From the records below, pull each line that has "rounded".
═══ MATERIAL PROVIDED ═══
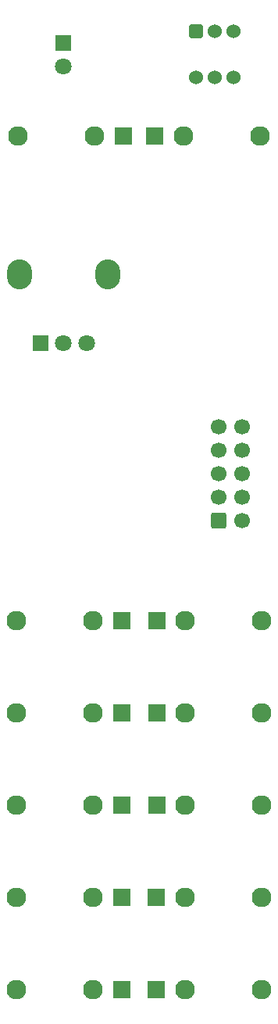
<source format=gbr>
%TF.GenerationSoftware,KiCad,Pcbnew,8.0.5+1*%
%TF.CreationDate,2024-11-27T03:26:14+08:00*%
%TF.ProjectId,MiniDiv v0.3 - Main,4d696e69-4469-4762-9076-302e33202d20,0.3*%
%TF.SameCoordinates,Original*%
%TF.FileFunction,Soldermask,Top*%
%TF.FilePolarity,Negative*%
%FSLAX46Y46*%
G04 Gerber Fmt 4.6, Leading zero omitted, Abs format (unit mm)*
G04 Created by KiCad (PCBNEW 8.0.5+1) date 2024-11-27 03:26:14*
%MOMM*%
%LPD*%
G01*
G04 APERTURE LIST*
G04 Aperture macros list*
%AMRoundRect*
0 Rectangle with rounded corners*
0 $1 Rounding radius*
0 $2 $3 $4 $5 $6 $7 $8 $9 X,Y pos of 4 corners*
0 Add a 4 corners polygon primitive as box body*
4,1,4,$2,$3,$4,$5,$6,$7,$8,$9,$2,$3,0*
0 Add four circle primitives for the rounded corners*
1,1,$1+$1,$2,$3*
1,1,$1+$1,$4,$5*
1,1,$1+$1,$6,$7*
1,1,$1+$1,$8,$9*
0 Add four rect primitives between the rounded corners*
20,1,$1+$1,$2,$3,$4,$5,0*
20,1,$1+$1,$4,$5,$6,$7,0*
20,1,$1+$1,$6,$7,$8,$9,0*
20,1,$1+$1,$8,$9,$2,$3,0*%
G04 Aperture macros list end*
%ADD10R,1.830000X1.930000*%
%ADD11C,2.130000*%
%ADD12RoundRect,0.250000X-0.512000X-0.512000X0.512000X-0.512000X0.512000X0.512000X-0.512000X0.512000X0*%
%ADD13C,1.524000*%
%ADD14R,1.800000X1.800000*%
%ADD15C,1.800000*%
%ADD16O,2.720000X3.240000*%
%ADD17RoundRect,0.250000X-0.600000X-0.600000X0.600000X-0.600000X0.600000X0.600000X-0.600000X0.600000X0*%
%ADD18C,1.700000*%
G04 APERTURE END LIST*
D10*
%TO.C,J10*%
X106875000Y-144000000D03*
D11*
X118275000Y-144000000D03*
X109975000Y-144000000D03*
%TD*%
D10*
%TO.C,J3*%
X103125000Y-124000000D03*
D11*
X91725000Y-124000000D03*
X100025000Y-124000000D03*
%TD*%
D10*
%TO.C,J11*%
X106875000Y-154000000D03*
D11*
X118275000Y-154000000D03*
X109975000Y-154000000D03*
%TD*%
D10*
%TO.C,J7*%
X106900000Y-114000000D03*
D11*
X118300000Y-114000000D03*
X110000000Y-114000000D03*
%TD*%
D12*
%TO.C,SW1*%
X111200000Y-50200000D03*
D13*
X113200000Y-50200000D03*
X115200000Y-50200000D03*
X115200000Y-55200000D03*
X113200000Y-55200000D03*
X111200000Y-55200000D03*
%TD*%
D10*
%TO.C,J2*%
X103125000Y-114000000D03*
D11*
X91725000Y-114000000D03*
X100025000Y-114000000D03*
%TD*%
D14*
%TO.C,D4*%
X96800000Y-51425000D03*
D15*
X96800000Y-53965000D03*
%TD*%
D10*
%TO.C,J8*%
X106900000Y-124000000D03*
D11*
X118300000Y-124000000D03*
X110000000Y-124000000D03*
%TD*%
D10*
%TO.C,J5*%
X103100000Y-144000000D03*
D11*
X91700000Y-144000000D03*
X100000000Y-144000000D03*
%TD*%
D10*
%TO.C,J6*%
X103125000Y-154000000D03*
D11*
X91725000Y-154000000D03*
X100025000Y-154000000D03*
%TD*%
D10*
%TO.C,CLOCK_IN1*%
X103280000Y-61500000D03*
D11*
X91880000Y-61500000D03*
X100180000Y-61500000D03*
%TD*%
D10*
%TO.C,J4*%
X103100000Y-134000000D03*
D11*
X91700000Y-134000000D03*
X100000000Y-134000000D03*
%TD*%
D10*
%TO.C,RESET_IN1*%
X106700000Y-61500000D03*
D11*
X118100000Y-61500000D03*
X109800000Y-61500000D03*
%TD*%
D10*
%TO.C,J9*%
X106900000Y-134000000D03*
D11*
X118300000Y-134000000D03*
X110000000Y-134000000D03*
%TD*%
D16*
%TO.C,RV1*%
X92000000Y-76475000D03*
X101600000Y-76475000D03*
D14*
X94300000Y-83975000D03*
D15*
X96800000Y-83975000D03*
X99300000Y-83975000D03*
%TD*%
D17*
%TO.C,J1*%
X113610000Y-103160000D03*
D18*
X116150000Y-103160000D03*
X113610000Y-100620000D03*
X116150000Y-100620000D03*
X113610000Y-98080000D03*
X116150000Y-98080000D03*
X113610000Y-95540000D03*
X116150000Y-95540000D03*
X113610000Y-93000000D03*
X116150000Y-93000000D03*
%TD*%
M02*

</source>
═══
RESULT FOR THIS EXERCISE
0 Rectangle with rounded corners*
0 Add four circle primitives for the rounded corners*
0 Add four rect primitives between the rounded corners*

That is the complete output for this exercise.